Stored items
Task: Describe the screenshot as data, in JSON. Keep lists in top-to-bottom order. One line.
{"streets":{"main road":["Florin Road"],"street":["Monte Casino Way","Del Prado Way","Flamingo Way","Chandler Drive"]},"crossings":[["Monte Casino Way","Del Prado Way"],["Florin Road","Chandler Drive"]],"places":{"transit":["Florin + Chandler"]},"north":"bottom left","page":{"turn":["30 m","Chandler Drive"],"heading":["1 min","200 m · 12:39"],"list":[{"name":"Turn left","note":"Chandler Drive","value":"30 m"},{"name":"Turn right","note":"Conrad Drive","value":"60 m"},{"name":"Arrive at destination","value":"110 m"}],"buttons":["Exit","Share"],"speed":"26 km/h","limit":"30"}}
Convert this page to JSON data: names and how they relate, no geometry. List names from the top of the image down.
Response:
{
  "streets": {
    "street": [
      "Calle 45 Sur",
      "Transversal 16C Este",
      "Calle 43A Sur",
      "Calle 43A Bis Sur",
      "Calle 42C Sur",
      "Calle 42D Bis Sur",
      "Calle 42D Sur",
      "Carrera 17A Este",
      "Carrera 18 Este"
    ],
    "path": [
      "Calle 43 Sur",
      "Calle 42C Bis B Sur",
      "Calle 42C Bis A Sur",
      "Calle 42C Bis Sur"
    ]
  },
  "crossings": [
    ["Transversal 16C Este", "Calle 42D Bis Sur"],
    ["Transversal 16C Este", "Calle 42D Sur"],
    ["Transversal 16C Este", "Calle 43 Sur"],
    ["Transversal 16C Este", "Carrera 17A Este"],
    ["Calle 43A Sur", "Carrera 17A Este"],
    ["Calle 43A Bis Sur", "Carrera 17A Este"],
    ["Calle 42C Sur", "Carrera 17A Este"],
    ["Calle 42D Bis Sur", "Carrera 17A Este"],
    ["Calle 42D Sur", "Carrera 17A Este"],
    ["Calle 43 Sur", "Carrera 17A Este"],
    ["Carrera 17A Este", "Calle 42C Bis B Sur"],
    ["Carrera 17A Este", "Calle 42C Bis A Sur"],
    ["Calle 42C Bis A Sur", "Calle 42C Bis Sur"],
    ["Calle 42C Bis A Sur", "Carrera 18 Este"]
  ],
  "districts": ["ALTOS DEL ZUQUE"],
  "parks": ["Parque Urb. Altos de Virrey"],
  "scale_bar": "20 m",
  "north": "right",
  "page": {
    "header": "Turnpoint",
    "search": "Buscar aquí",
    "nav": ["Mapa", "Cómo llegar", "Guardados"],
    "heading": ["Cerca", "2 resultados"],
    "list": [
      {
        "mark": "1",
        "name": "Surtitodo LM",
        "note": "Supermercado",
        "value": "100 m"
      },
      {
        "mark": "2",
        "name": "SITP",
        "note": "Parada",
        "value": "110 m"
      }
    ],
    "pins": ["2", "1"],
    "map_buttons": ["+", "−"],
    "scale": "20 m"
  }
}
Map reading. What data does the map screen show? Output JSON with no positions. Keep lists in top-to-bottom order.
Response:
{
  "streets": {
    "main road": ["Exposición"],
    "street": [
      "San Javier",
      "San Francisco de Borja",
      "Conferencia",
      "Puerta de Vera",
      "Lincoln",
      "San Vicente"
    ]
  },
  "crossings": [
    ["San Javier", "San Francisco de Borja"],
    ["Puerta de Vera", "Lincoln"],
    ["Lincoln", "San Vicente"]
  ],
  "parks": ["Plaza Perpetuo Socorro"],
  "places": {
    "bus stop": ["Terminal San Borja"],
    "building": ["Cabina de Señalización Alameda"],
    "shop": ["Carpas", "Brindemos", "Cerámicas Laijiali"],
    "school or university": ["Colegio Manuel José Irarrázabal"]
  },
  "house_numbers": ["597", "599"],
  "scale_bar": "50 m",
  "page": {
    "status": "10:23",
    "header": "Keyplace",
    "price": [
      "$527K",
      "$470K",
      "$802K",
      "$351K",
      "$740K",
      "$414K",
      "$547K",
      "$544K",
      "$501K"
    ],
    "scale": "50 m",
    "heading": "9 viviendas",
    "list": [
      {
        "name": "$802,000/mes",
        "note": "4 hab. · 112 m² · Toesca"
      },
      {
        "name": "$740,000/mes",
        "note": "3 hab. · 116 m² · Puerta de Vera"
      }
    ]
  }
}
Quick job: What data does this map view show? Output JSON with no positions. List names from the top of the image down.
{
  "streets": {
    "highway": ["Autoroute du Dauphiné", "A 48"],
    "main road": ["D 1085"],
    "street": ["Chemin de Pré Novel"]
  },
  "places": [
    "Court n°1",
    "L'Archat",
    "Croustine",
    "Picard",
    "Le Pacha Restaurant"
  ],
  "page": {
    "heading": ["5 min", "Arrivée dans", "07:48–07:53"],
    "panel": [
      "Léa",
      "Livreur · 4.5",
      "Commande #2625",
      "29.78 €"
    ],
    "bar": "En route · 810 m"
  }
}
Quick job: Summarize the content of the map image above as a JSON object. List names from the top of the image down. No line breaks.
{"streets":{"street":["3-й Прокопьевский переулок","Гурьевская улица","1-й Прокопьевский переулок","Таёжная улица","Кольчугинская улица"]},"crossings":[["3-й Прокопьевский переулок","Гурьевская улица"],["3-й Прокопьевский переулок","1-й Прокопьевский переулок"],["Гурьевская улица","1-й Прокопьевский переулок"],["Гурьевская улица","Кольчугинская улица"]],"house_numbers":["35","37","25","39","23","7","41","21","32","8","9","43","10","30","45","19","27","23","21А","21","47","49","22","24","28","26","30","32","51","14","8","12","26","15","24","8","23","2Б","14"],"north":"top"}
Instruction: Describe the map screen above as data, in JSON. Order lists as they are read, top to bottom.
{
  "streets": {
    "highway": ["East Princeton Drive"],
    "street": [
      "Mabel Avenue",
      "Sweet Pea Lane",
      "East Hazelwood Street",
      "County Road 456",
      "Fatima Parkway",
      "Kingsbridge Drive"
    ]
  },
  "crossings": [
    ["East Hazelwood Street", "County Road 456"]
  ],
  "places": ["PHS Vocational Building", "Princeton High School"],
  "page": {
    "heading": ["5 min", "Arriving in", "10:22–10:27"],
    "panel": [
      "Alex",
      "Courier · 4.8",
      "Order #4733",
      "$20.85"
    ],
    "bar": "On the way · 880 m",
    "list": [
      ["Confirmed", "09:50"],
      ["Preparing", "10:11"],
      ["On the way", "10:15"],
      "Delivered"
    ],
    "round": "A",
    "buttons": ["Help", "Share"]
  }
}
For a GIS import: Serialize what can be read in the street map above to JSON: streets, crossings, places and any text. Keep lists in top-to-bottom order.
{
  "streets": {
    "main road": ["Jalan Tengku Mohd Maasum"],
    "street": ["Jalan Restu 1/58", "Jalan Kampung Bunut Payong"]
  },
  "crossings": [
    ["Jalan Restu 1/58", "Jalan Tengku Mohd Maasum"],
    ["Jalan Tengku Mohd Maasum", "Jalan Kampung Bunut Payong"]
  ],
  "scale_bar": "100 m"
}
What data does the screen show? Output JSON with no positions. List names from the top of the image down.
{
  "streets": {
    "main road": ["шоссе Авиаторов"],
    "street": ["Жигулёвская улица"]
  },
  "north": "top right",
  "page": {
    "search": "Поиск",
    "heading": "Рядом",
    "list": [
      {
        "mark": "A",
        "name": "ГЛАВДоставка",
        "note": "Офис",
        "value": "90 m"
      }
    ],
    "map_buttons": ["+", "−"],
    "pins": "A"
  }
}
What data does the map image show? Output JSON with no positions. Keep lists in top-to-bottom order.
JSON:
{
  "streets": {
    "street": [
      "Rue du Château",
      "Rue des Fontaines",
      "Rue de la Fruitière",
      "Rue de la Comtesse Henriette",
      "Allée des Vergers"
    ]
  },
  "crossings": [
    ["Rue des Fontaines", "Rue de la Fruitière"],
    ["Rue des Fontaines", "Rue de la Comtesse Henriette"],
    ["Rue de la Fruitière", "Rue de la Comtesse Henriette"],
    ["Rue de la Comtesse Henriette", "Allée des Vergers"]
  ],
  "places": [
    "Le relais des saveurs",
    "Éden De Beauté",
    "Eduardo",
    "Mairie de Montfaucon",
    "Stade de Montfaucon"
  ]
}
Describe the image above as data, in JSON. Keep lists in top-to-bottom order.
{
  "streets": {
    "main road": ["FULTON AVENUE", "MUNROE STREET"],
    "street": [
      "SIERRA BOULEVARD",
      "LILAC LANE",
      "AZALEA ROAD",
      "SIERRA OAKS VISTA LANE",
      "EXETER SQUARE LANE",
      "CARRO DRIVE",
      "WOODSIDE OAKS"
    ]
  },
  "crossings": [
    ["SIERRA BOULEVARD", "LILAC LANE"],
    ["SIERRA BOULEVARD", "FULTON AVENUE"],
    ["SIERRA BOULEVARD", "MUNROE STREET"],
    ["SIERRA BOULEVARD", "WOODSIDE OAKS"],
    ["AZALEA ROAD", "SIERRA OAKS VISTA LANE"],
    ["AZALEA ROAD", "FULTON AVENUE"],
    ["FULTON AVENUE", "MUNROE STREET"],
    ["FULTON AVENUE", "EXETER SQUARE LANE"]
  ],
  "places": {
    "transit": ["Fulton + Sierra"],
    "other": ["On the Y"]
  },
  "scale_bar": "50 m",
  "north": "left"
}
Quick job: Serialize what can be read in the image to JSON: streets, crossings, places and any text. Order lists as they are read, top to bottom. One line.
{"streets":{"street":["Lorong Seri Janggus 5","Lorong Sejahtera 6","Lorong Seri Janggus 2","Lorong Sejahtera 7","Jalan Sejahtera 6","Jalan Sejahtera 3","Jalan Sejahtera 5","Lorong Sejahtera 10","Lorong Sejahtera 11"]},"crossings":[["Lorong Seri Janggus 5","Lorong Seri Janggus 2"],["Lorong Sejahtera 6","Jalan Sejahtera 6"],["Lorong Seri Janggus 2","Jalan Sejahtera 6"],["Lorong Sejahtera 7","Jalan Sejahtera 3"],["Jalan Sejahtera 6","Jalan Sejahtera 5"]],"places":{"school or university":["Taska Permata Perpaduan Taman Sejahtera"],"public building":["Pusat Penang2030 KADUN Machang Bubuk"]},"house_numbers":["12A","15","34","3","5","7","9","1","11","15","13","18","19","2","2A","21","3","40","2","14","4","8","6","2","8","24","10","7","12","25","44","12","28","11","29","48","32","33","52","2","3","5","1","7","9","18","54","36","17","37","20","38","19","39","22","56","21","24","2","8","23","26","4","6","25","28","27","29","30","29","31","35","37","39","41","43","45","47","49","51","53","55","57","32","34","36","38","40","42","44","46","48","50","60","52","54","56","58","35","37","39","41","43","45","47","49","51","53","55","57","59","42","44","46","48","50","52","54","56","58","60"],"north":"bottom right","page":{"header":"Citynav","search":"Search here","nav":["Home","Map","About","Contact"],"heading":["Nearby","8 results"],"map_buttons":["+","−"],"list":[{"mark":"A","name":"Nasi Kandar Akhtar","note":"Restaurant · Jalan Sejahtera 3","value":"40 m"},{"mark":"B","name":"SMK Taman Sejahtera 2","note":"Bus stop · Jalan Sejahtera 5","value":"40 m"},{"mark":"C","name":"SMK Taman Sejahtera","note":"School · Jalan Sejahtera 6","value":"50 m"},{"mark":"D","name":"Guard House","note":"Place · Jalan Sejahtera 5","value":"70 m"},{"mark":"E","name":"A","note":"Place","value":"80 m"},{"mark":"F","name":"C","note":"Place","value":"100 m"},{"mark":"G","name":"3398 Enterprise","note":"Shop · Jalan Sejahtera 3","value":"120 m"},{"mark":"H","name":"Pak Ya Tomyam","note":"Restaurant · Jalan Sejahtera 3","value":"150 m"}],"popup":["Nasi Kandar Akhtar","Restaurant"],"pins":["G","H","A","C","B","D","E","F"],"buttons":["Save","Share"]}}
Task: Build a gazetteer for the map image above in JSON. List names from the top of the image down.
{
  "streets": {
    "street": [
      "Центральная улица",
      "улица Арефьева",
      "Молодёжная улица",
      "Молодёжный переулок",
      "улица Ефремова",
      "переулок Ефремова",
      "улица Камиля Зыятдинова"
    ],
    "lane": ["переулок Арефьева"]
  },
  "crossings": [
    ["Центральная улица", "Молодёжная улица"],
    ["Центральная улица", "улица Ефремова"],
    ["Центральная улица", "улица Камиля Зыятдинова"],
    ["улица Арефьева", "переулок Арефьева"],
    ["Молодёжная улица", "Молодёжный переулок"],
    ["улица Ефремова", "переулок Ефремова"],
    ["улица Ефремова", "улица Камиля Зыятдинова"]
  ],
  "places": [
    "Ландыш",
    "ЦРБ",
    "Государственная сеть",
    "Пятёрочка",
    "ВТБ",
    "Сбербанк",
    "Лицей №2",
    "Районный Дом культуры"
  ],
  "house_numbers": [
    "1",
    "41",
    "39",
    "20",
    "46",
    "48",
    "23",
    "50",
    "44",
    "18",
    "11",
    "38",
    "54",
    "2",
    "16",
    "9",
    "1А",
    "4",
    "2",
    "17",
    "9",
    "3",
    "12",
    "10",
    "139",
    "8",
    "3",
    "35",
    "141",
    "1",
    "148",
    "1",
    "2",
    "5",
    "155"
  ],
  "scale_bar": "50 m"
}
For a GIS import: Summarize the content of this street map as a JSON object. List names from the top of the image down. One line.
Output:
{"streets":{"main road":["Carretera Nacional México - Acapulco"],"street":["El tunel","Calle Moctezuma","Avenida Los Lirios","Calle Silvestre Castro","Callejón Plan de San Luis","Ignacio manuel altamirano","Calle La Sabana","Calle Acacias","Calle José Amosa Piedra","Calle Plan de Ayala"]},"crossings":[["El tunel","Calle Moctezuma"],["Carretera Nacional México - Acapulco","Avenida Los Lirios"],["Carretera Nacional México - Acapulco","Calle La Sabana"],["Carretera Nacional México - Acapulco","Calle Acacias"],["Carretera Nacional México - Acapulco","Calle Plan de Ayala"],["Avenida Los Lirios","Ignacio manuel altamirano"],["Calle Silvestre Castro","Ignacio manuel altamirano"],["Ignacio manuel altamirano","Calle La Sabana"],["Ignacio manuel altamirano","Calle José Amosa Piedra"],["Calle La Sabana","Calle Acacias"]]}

## What to produce
Make a copy of each line in the records that has the word "Mohd".

## Finished exercise
    "main road": ["Jalan Tengku Mohd Maasum"],
    ["Jalan Restu 1/58", "Jalan Tengku Mohd Maasum"],
    ["Jalan Tengku Mohd Maasum", "Jalan Kampung Bunut Payong"]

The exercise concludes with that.